L’escalade entre les deux pays intervient avant un Conseil européen crucial les 28 et 29 juin, qui doit porter en particulier sur la question des migrants, et que devaient justement préparer MM. Macron et Conte vendredi à Paris. La crise de l’Aquarius entre Rome et Paris a aussi mis en lumière la cacophonie qui règne désormais en Europe sur le dossier migratoire.
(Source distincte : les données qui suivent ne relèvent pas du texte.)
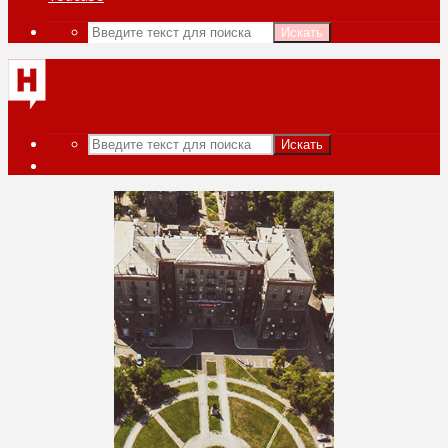
Искать
Искать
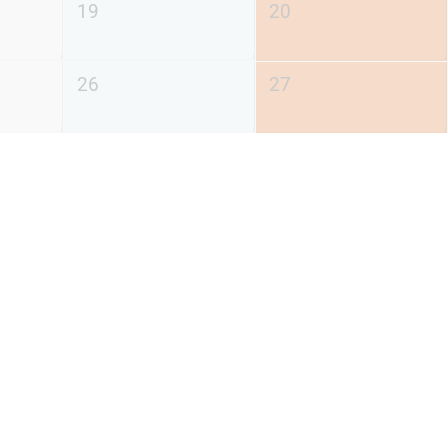
19
20
26
27
土
日
3
4
10
11
17
18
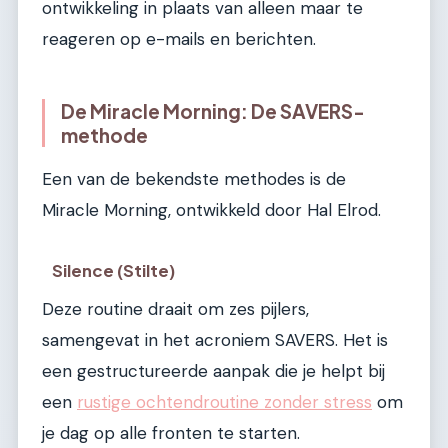
ontwikkeling in plaats van alleen maar te
reageren op e-mails en berichten.
De Miracle Morning: De SAVERS-
methode
Een van de bekendste methodes is de
Miracle Morning, ontwikkeld door Hal Elrod.
Silence (Stilte)
Deze routine draait om zes pijlers,
samengevat in het acroniem SAVERS. Het is
een gestructureerde aanpak die je helpt bij
een
rustige ochtendroutine zonder stress
om
je dag op alle fronten te starten.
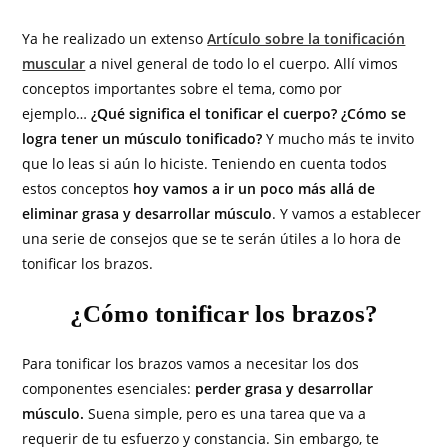
Ya he realizado un extenso
Artículo sobre la tonificación
muscular
a nivel general de todo lo el cuerpo. Allí vimos
conceptos importantes sobre el tema, como por
ejemplo…
¿Qué significa el tonificar el cuerpo? ¿Cómo se
logra tener un músculo tonificado?
Y mucho más te invito
que lo leas si aún lo hiciste. Teniendo en cuenta todos
estos conceptos
hoy vamos a ir un poco más allá de
eliminar grasa y desarrollar músculo
. Y vamos a establecer
una serie de consejos que se te serán útiles a lo hora de
tonificar los brazos.
¿Cómo tonificar los brazos?
Para tonificar los brazos vamos a necesitar los dos
componentes esenciales:
perder grasa y desarrollar
músculo.
Suena simple, pero es una tarea que va a
requerir de tu esfuerzo y constancia. Sin embargo, te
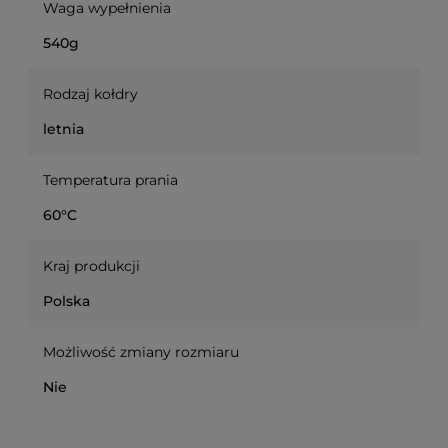
Waga wypełnienia
540g
Rodzaj kołdry
letnia
Temperatura prania
60°C
Kraj produkcji
Polska
Możliwość zmiany rozmiaru
Nie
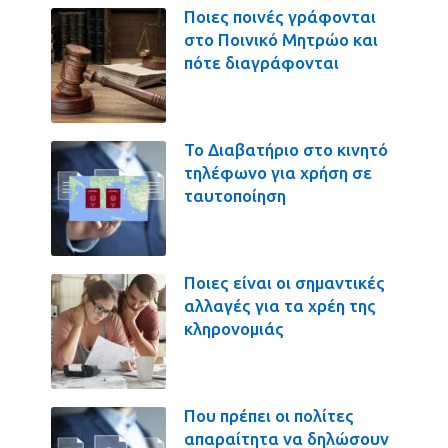
Ποιες ποινές γράφονται
στο Ποινικό Μητρώο και
πότε διαγράφονται
Το Διαβατήριο στο κινητό
τηλέφωνο για χρήση σε
ταυτοποίηση
Ποιες είναι οι σημαντικές
αλλαγές για τα χρέη της
κληρονομιάς
Που πρέπει οι πολίτες
απαραίτητα να δηλώσουν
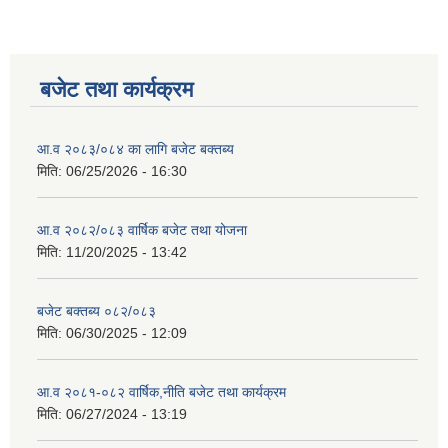
बजेट तथा कार्यक्रम
आ.व २०८३/०८४ का लागि बजेट बक्तब्य
मिति:
06/25/2026 - 16:30
आ.व २०८२/०८३ वार्षिक बजेट तथा योजना
मिति:
11/20/2025 - 13:42
बजेट बक्तब्य ०८२/०८३
मिति:
06/30/2025 - 12:09
आ.व २०८१-०८२ वार्षिक,नीति बजेट तथा कार्यक्रम
मिति:
06/27/2024 - 13:19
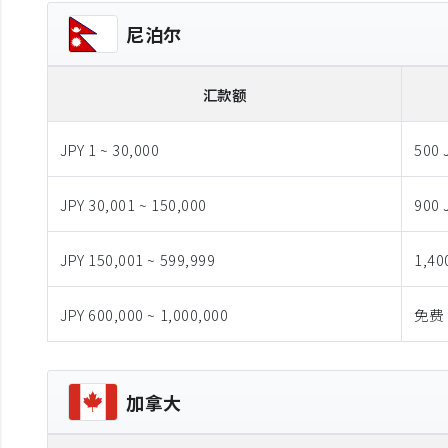
尼泊尔
汇款额
JPY 1 ~ 30,000
500 
JPY 30,001 ~ 150,000
900 
JPY 150,001 ~ 599,999
1,40
JPY 600,000 ~ 1,000,000
免费
加拿大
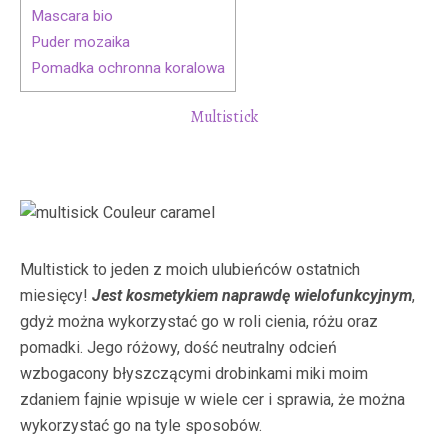
Mascara bio
Puder mozaika
Pomadka ochronna koralowa
Multistick
Multistick to jeden z moich ulubieńców ostatnich
miesięcy!
Jest kosmetykiem naprawdę wielofunkcyjnym
,
gdyż można wykorzystać go w roli cienia, różu oraz
pomadki. Jego różowy, dość neutralny odcień
wzbogacony błyszczącymi drobinkami miki moim
zdaniem fajnie wpisuje w wiele cer i sprawia, że można
wykorzystać go na tyle sposobów.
Un nouvel « axe dans la lutte contre l’immigration illégale » entre l’Autriche, l’Italie et l’Allemagne a ainsi été officialisé mercredi par le chancelier autrichien Sebastian Kurz: « Je suis heureux de la bonne coopération que nous voulons bâtir entre Rome, Vienne et Berlin » dans ce domaine, a-t-il affirmé mercredi à Berlin.
L’Italie accuse régulièrement ses partenaires européens, à commencer par la France, de la laisser seule face à la crise migratoire et aux 700.000 migrants qui ont débarqué sur ses côtes depuis 2013. Les autorités italiennes sont d’autant plus amères que les arrivées sont loin de se tarir, en dépit de la fermeté affichée par M. Salvini face à l’Aquarius. Mercredi, un navire italien transportant plus de 900 migrants est arrivé dans le port de Catane, en Sicile, au lendemain du départ pour l’Espagne de l’Aquarius.